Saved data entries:
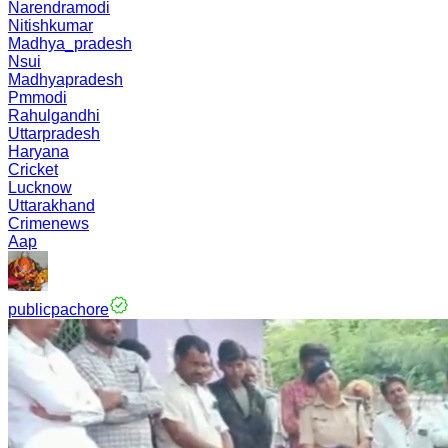
Narendramodi
Nitishkumar
Madhya_pradesh
Nsui
Madhyapradesh
Pmmodi
Rahulgandhi
Uttarpradesh
Haryana
Cricket
Lucknow
Uttarakhand
Crimenews
Aap
publicpachore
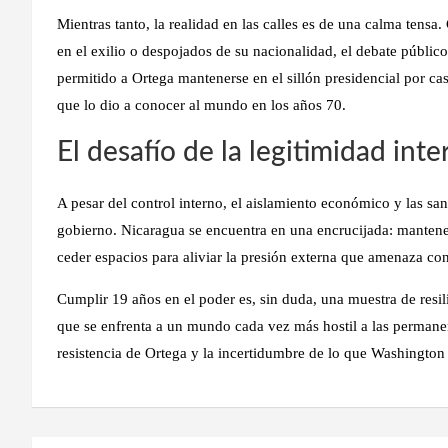
Mientras tanto, la realidad en las calles es de una calma tensa. 
en el exilio o despojados de su nacionalidad, el debate público
permitido a Ortega mantenerse en el sillón presidencial por ca
que lo dio a conocer al mundo en los años 70.
El desafío de la legitimidad inte
A pesar del control interno, el aislamiento económico y las san
gobierno. Nicaragua se encuentra en una encrucijada: mantener
ceder espacios para aliviar la presión externa que amenaza con a
Cumplir 19 años en el poder es, sin duda, una muestra de resil
que se enfrenta a un mundo cada vez más hostil a las permanenc
resistencia de Ortega y la incertidumbre de lo que Washington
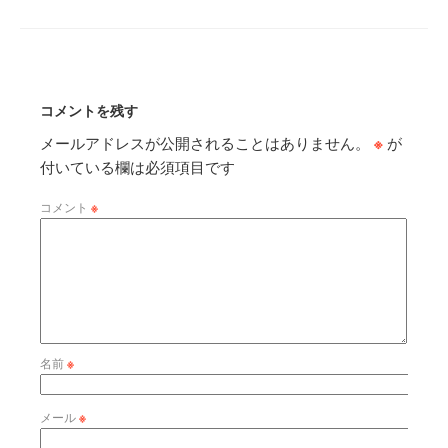
コメントを残す
メールアドレスが公開されることはありません。
※
が
付いている欄は必須項目です
コメント
※
名前
※
メール
※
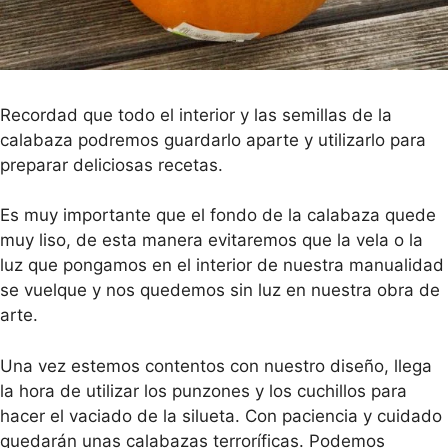
Recordad que todo el interior y las semillas de la
calabaza podremos guardarlo aparte y utilizarlo para
preparar deliciosas recetas.
Es muy importante que el fondo de la calabaza quede
muy liso, de esta manera evitaremos que la vela o la
luz que pongamos en el interior de nuestra manualidad
se vuelque y nos quedemos sin luz en nuestra obra de
arte.
Una vez estemos contentos con nuestro diseño, llega
la hora de utilizar los punzones y los cuchillos para
hacer el vaciado de la silueta. Con paciencia y cuidado
quedarán unas calabazas terroríficas. Podemos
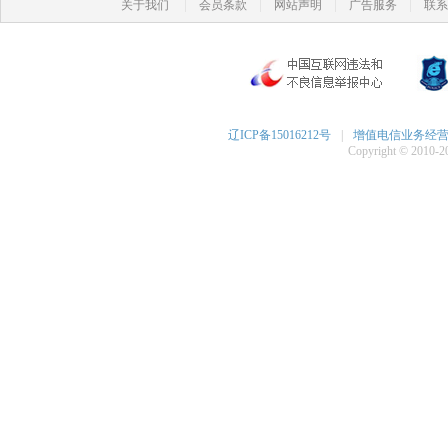
|
|
|
|
关于我们
会员条款
网站声明
广告服务
联系
辽ICP备15016212号
|
增值电信业务经营许可
Copyright © 2010-20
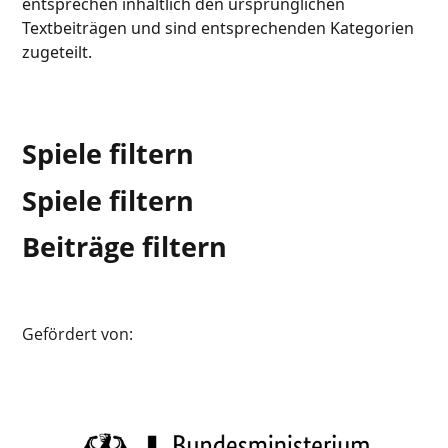
entsprechen inhaltlich den ursprünglichen
Textbeiträgen und sind entsprechenden Kategorien
zugeteilt.
Spiele filtern
Spiele filtern
Beiträge filtern
Gefördert von:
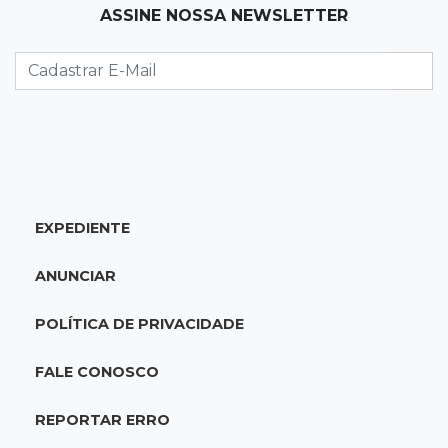
ASSINE NOSSA NEWSLETTER
Domingo é dia de Festival do Sobá e feiras em
homenagem aos pais
SÁBADO, 08 DE AGOSTO
22:04
Resumão
Fluminense segura Botafogo no clássico e
Coritiba bate a Chapecoense
EXPEDIENTE
21:43
Futebol de MS
Estadual feminino define grupos e tabela para
ANUNCIAR
disputa com seis equipes
POLÍTICA DE PRIVACIDADE
21:25
Caarapó
Motociclista morre atropelado por caminhão
FALE CONOSCO
na MS-278
REPORTAR ERRO
21:02
Futebol de base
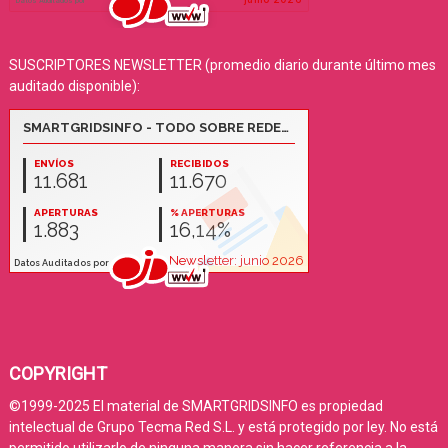
SUSCRIPTORES NEWSLETTER (promedio diario durante último mes
auditado disponible):
COPYRIGHT
©1999-2025 El material de SMARTGRIDSINFO es propiedad
intelectual de Grupo Tecma Red S.L. y está protegido por ley. No está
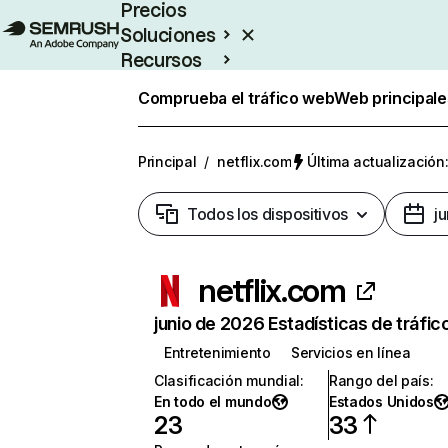
Precios
Soluciones
Recursos
Empresas
Comprueba el tráfico web
Web principale
Principal
/
netflix.com
Última actualización:
Todos los dispositivos
j
netflix.com
junio de 2026 Estadísticas de tráfic
Entretenimiento
Servicios en línea
Clasificación mundial
:
Rango del país
:
En todo el mundo
Estados Unidos
23
33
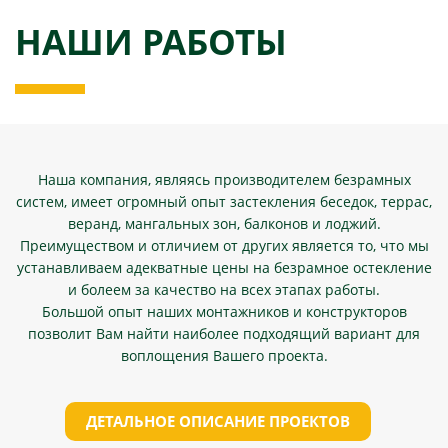
НАШИ РАБОТЫ
Наша компания, являясь производителем безрамных
систем, имеет огромный опыт застекления беседок, террас,
веранд, мангальных зон, балконов и лоджий.
Преимуществом и отличием от других является то, что мы
устанавливаем адекватные цены на безрамное остекление
и болеем за качество на всех этапах работы.
Большой опыт наших монтажников и конструкторов
позволит Вам найти наиболее подходящий вариант для
воплощения Вашего проекта.
ДЕТАЛЬНОЕ ОПИСАНИЕ ПРОЕКТОВ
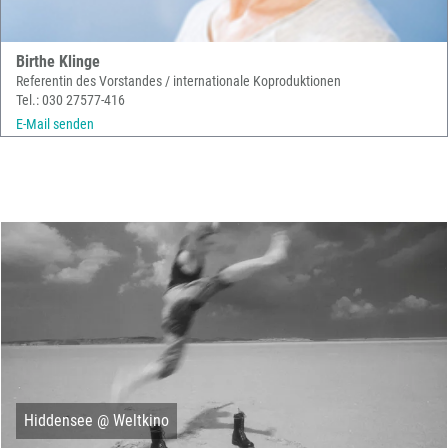
Birthe Klinge
Referentin des Vorstandes / internationale Koproduktionen
Tel.: 030 27577-416
E-Mail senden
Hiddensee @ Weltkino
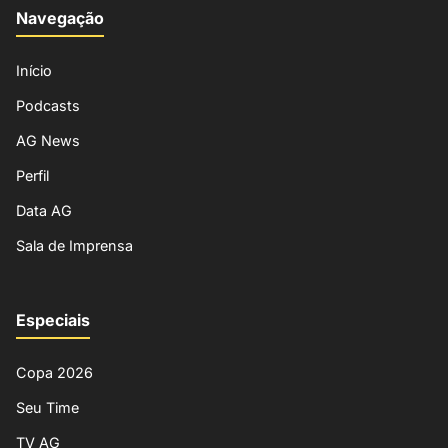
Navegação
Início
Podcasts
AG News
Perfil
Data AG
Sala de Imprensa
Especiais
Copa 2026
Seu Time
TV AG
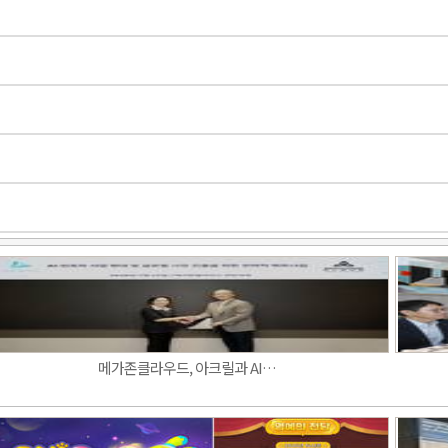
메가존클라우드, 아크릴과 AI…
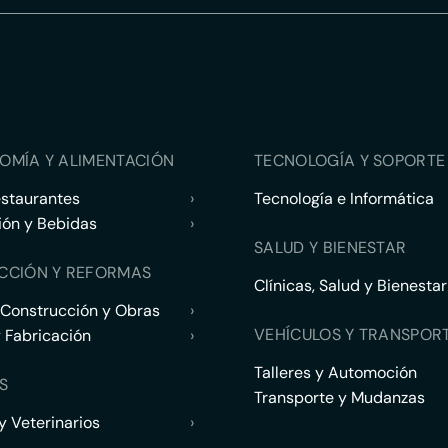
OMÍA Y ALIMENTACIÓN
TECNOLOGÍA Y SOPORTE 
estaurantes
›
Tecnología e Informática
ión y Bebidas
›
SALUD Y BIENESTAR
CCIÓN Y REFORMAS
Clínicas, Salud y Bienestar
 Construcción y Obras
›
VEHÍCULOS Y TRANSPOR
y Fabricación
›
Talleres y Automoción
S
Transporte y Mudanzas
 Veterinarios
›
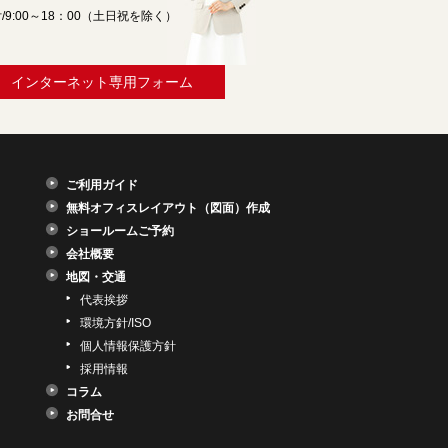
/9:00～18：00（土日祝を除く）
インターネット専用フォーム
ご利用ガイド
無料オフィスレイアウト（図面）作成
ショールームご予約
会社概要
地図・交通
代表挨拶
環境方針/ISO
個人情報保護方針
採用情報
コラム
お問合せ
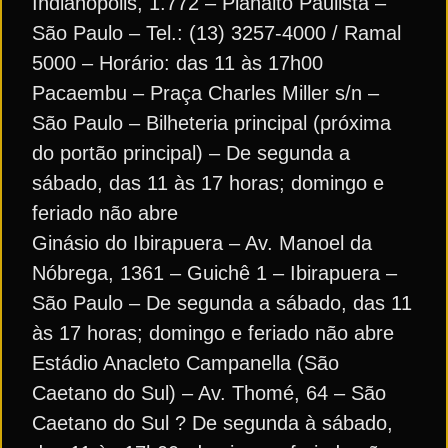
Indianópolis, 1.772 – Planalto Paulista –
São Paulo – Tel.: (13) 3257-4000 / Ramal
5000 – Horário: das 11 às 17h00
Pacaembu – Praça Charles Miller s/n –
São Paulo – Bilheteria principal (próxima
do portão principal) – De segunda a
sábado, das 11 às 17 horas; domingo e
feriado não abre
Ginásio do Ibirapuera – Av. Manoel da
Nóbrega, 1361 – Guichê 1 – Ibirapuera –
São Paulo – De segunda a sábado, das 11
às 17 horas; domingo e feriado não abre
Estádio Anacleto Campanella (São
Caetano do Sul) – Av. Thomé, 64 – São
Caetano do Sul ? De segunda à sábado,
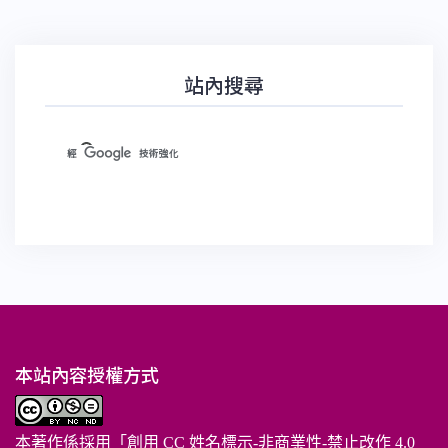
站內搜尋
本站內容授權方式
本著作係採用「
創用 CC 姓名標示-非商業性-禁止改作 4.0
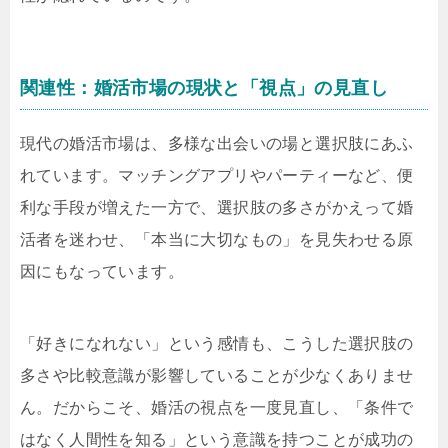
関連性：婚活市場の現状と「視点」の見直し
現代の婚活市場は、多様な出会いの場と選択肢にあふ
れています。マッチングアプリやパーティーなど、便
利な手段が増えた一方で、選択肢の多さがかえって婚
活者を迷わせ、「本当に大切なもの」を見失わせる原
因にもなっています。
「好きになれない」という感情も、こうした選択肢の
多さや比較意識が影響していることが少なくありませ
ん。だからこそ、婚活の視点を一度見直し、「条件で
はなく人間性を知る」という意識を持つことが成功の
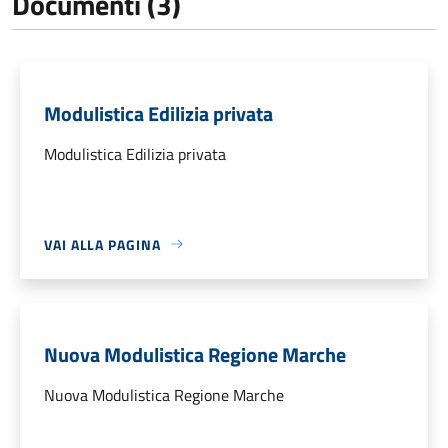
Documenti (3)
Modulistica Edilizia privata
Modulistica Edilizia privata
VAI ALLA PAGINA
Nuova Modulistica Regione Marche
Nuova Modulistica Regione Marche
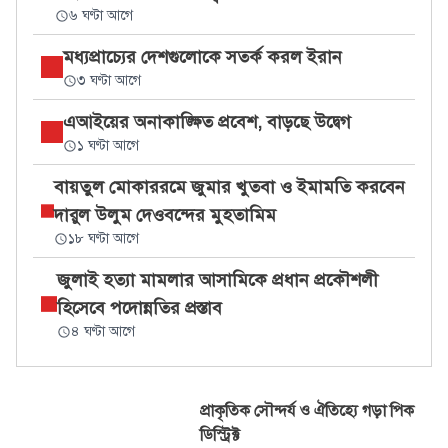
৬ ঘণ্টা আগে
মধ্যপ্রাচ্যের দেশগুলোকে সতর্ক করল ইরান
৩ ঘণ্টা আগে
এআইয়ের অনাকাঙ্ক্ষিত প্রবেশ, বাড়ছে উদ্বেগ
১ ঘণ্টা আগে
বায়তুল মোকাররমে জুমার খুতবা ও ইমামতি করবেন
দারুল উলুম দেওবন্দের মুহতামিম
১৮ ঘণ্টা আগে
জুলাই হত্যা মামলার আসামিকে প্রধান প্রকৌশলী
হিসেবে পদোন্নতির প্রস্তাব
৪ ঘণ্টা আগে
প্রাকৃতিক সৌন্দর্য ও ঐতিহ্যে গড়া পিক
ডিস্ট্রিক্ট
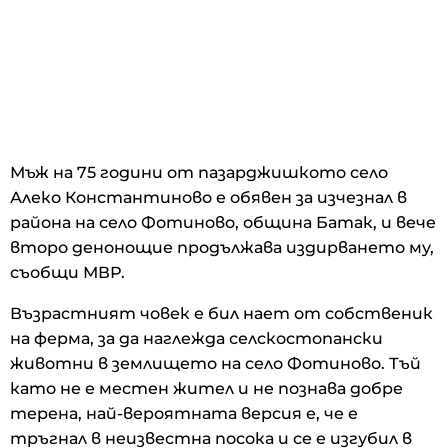
Мъж на 75 години от пазарджишкото село
Алеко Константиново е обявен за изчезнал в
района на село Фотиново, община Батак, и вече
второ денонощие продължава издирването му,
съобщи МВР.
Възрастният човек е бил нает от собственик
на ферма, за да наглежда селскостопански
животни в землището на село Фотиново. Тъй
като не е местен жител и не познава добре
терена, най-вероятната версия е, че е
тръгнал в неизвестна посока и се е изгубил в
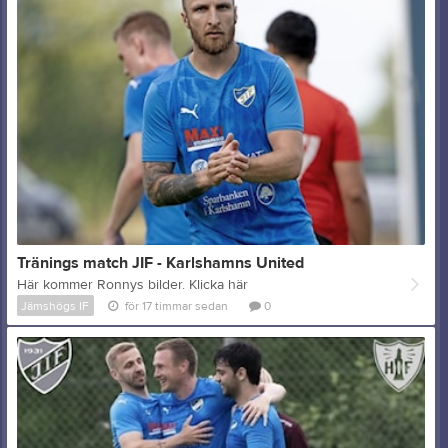
Tränings match JIF - Karlshamns United
Här kommer Ronnys bilder. Klicka här
Jämshögs IF
för 17 timmar sedan
0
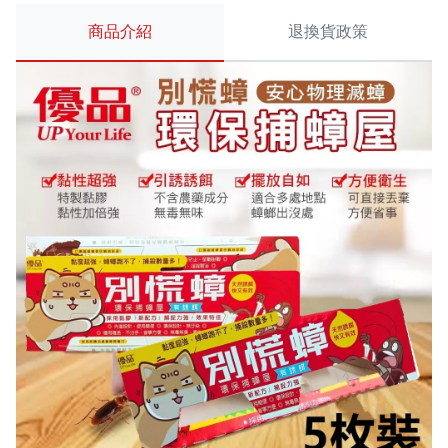
商品介紹
退換貨政策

■ REQUIRED WORK
Gather every line from the entries above where the word "nuestra" appears, and copy them.

■ RESPONSE BOX
luz que pongamos en el interior de nuestra manualidad
se vuelque y nos quedemos sin luz en nuestra obra de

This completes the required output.